AN: So this is an idea that came to me after I had a dream about Rangiku and Ulquiorra. Unrelated I know but somehow my spaghetti mind got me here. This is purely for my own satisfaction and wanting to express my ideas on paper but I hope someone else can enjoy this too! Please review and give me input! I love getting new ideas.

There will be light spoilers as this does concern the Thousand Year Blood War ark. But most of what is mentioned in this story is non-canonical after chapter 600 or so.

This story is Rangiku-centric. It won't have many OC's but there might be one or two along the way to further the plot. I will try to keep everyone as canonical as possible behavior wise so please give me your input and let me know what you think of them!

Also this chapter has been updated and touched up so maybe reread if you read it before 8/2? Thanks!

xxxx

Chapter one: The End

Death is much more dramatic the second time.

That was the thought filling my mind as I lay there amongst the rubble that was once Soul Society. A location turned into to a battleground after the first year of the Thousand Year blood war and a graveyard during what followed. Had souls not disappeared after a while I'm sure I would have been laying on top of a few. The stench was still in the air.
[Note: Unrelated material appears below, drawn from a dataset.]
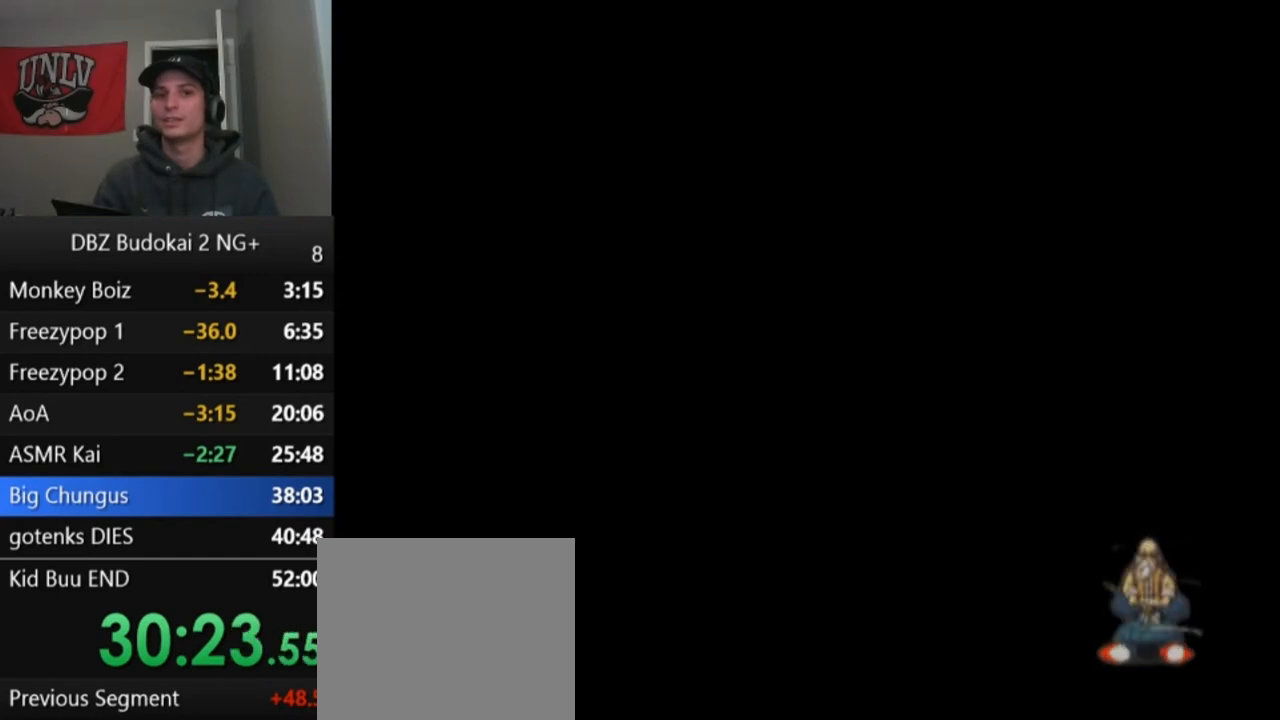
{"buttons": ["START"], "left_stick": "center", "events": [[33, "START", "up"], [100, "START", "down"], [200, "START", "up"], [267, "START", "down"], [367, "START", "up"], [467, "START", "down"]]}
A cool breeze drafted past and it made me realize that everything hurt. The stab wound on my left leg. The burns on my back. The spot where my right arm had been years ago. My pink scarf and half of my Haori was still in tact but the necklace that was so precious to me had been destroyed so long ago I couldn't recall what it looked like.

Red and Gray ash flicked across my gaze. The smell of copper and sulfur was strong. A thick warm liquid touched the fingers of my left arm. It formed little red streams in the cracks of the ground but there was still enough to coat my arm. And this blood wasn't actually mine.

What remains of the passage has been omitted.